Da Cortona è partito un messaggio forte, con parole improntate, si direbbe nello stile misurato della diplomazia, a sconcerto e preoccupazione. Franceschini ha suonato l’allarme: la scissione va evitata a tutti i costi. Ma cosa fare, in concreto, per dissuadere Renzi dal mettere in atto ciò che i suoi amici vanno dicendo a squarciagola in questi giorni? A riguardo, non si è visto uno sforzo convincente. Anzi, l’elogio riservato a Zingaretti per la sua attitudine all’inclusività deve aver sortito un risultato controproducente.
Ma il passaggio più sofferto è stato quello sul pericolo di una scissione nient’affatto consensuale. Non ha usato giri di parole, Franceschini: “Quando spacchi un partito è sempre traumatico”. Su questo punto invero decisivo, tanto da essere ripreso sui giornali di stamane anche da altri dirigenti del partito (Zanda in particolare), nonché dal “Popolare” Castagnetti, si coglie nettamente un distinguo dalla posizione di Bettini. Se questi fa spallucce, assicurando finanche comprensione per il gesto eventuale di rottura, ben altrimenti reagisce il capo della delegazione del Pd nel governo. Segno di un disagio che affonda le radici nell’inevitabile travisamento – una volta consumata la scissione – della storia e dell’identità del partito. Non a caso Franceschini parla di alleanza, anche in periferia, con i Cinque Stelle. Lungi da lui evocare l’ibridazione delle due forze politiche che sostengono il Conte bis, come se un domani, neppure tropo lontano, debba darsi luogo a una sinistra tutta nuova mediante la trasfigurazione di riformismo e populismo.
Dunque, Renzi va bloccato, non bisogna dargli alibi. Come farlo, appunto, non è chiaro. Un certo tono anti-scissione, oscillante tra l’esortazione e la minaccia, stride con la dinamica dei fatti: il renzismo intercetta il “bisogno di modernità” che attraversa i ceti attivi del Paese. Dal convegno di Areadem non è venuta una proposta di apertura all’insegna della fantasia e della generosità. In questi casi, dovendo fronteggiare gli argomenti che alimentano un dissenso, sarebbe opportuno finalizzare ogni sforzo alla disattivazione delle cause del dissenso. Invece, attenendosi a un canone di mera conservazione degli equilibri interni, si dà manforte oggettivamente alla contestazione dei potenziali scissionisti. Qual è la risposta alla galassia dell’elettorato liberal-popolare, indisponibile a piegarsi all’esclusivismo delle istanze di sinistra? Quale lo sforzo di coinvolgimento, dentro un equilibrio rispettoso delle diversità, di quanti propendono a vedere nel centrosinistra, quand’anche da rinnovare alla radice, un fattore di coesione per riformisti e moderati?

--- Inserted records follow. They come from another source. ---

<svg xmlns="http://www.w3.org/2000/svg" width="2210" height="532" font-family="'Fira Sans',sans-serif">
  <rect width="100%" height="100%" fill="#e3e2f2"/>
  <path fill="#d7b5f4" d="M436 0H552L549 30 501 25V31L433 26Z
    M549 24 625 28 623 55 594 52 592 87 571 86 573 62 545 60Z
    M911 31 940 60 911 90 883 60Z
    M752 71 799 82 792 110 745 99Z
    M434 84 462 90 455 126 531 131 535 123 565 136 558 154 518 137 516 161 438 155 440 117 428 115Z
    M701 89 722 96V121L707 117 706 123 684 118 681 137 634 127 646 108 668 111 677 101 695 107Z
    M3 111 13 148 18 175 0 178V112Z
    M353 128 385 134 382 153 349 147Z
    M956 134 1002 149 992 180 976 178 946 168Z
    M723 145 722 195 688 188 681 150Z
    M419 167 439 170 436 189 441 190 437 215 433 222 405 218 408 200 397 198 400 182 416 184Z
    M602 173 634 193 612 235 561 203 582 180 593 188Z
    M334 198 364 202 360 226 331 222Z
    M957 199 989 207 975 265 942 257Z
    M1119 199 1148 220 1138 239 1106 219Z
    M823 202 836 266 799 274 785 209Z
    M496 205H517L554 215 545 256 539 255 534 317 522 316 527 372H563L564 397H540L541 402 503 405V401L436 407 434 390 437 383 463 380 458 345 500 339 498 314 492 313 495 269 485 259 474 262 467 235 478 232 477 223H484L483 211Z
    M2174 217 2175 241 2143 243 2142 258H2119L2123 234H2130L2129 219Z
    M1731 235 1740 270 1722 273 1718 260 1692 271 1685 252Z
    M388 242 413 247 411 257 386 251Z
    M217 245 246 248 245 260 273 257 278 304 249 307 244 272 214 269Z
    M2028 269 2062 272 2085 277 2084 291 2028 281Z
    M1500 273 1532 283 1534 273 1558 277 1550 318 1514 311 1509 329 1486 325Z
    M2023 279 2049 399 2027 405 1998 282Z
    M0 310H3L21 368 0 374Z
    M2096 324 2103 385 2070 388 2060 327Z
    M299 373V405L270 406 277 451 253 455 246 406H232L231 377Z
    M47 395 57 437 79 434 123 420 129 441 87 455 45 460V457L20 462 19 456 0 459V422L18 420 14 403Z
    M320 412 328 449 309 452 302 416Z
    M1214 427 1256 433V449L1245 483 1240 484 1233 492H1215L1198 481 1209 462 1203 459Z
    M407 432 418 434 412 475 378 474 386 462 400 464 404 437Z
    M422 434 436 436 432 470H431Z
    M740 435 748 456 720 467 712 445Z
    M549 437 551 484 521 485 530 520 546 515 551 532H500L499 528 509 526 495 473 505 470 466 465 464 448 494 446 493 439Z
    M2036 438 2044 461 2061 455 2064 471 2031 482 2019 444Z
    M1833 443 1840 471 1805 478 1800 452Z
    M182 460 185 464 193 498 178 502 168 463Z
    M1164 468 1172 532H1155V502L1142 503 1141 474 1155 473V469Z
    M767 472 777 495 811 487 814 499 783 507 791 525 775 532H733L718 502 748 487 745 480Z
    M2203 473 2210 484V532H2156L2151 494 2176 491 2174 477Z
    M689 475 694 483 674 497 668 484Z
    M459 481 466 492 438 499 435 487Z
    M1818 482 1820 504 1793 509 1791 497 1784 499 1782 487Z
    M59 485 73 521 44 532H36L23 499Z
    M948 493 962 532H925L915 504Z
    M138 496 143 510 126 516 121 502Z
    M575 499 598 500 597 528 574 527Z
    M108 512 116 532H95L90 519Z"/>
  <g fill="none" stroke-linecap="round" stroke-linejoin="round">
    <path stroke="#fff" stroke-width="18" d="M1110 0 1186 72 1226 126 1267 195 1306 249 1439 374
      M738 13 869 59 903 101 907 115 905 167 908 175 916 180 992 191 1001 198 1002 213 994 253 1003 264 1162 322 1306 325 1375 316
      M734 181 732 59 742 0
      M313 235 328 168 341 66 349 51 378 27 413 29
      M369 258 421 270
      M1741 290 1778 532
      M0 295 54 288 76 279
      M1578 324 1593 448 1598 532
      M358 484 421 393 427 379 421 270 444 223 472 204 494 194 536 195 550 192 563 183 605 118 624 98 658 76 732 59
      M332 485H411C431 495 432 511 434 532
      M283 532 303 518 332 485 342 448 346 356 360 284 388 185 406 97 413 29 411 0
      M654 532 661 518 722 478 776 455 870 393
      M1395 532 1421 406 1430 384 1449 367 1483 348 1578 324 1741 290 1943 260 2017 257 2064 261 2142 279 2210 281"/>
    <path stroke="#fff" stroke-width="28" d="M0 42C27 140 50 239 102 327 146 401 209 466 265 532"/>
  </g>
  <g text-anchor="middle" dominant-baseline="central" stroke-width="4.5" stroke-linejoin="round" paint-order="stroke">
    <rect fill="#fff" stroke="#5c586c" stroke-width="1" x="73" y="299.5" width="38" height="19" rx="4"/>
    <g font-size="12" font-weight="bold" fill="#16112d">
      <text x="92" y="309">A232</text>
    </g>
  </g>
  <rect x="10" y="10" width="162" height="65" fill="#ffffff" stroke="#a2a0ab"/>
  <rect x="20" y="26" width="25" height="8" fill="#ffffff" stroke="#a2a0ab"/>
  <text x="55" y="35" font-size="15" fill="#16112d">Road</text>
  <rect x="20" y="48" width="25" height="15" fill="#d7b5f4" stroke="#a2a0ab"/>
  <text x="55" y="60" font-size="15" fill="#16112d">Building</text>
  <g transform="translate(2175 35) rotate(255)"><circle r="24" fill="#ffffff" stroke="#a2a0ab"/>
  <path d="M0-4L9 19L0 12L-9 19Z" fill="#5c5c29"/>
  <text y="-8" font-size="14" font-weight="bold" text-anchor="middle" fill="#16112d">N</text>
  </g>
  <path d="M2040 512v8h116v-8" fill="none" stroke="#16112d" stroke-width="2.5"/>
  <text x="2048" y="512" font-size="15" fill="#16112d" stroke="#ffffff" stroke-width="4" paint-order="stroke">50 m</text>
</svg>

A Franceschini non puo sfuggire che un discorso di puro contenimento delle pretese egemoniche di un ceto vagamente compiaciuto dal ritorno alla tradizione di sinistra, cessa di essere efficace dal momento che si palesa un’alternativa di modernità, impregnata di solidarismo e spirito di innovazione. In mancanza di un vero disegno di rifondazione, oggi più che mai necessario anche ai fini di una ritrovata funzione propulsiva del popolarismo, il Pd cessa di presentarsi come una calamita capace di attirare consensi vecchi e nuovi. Sì può deprecare la scissione, ma nella paralisi di pensieri e di azioni finisce per legittimarsi lo scisma evocato in questi giorni. Uno scisma, per altro, carico di speranze e suggestioni, al di là del fatto che sia o non sia consensuale. Serve a poco trincerarsi nel rifugio di una ipotetica ortodossia di partito, immaginando di far leva sul potere della censura. Franceschini deve fare di più.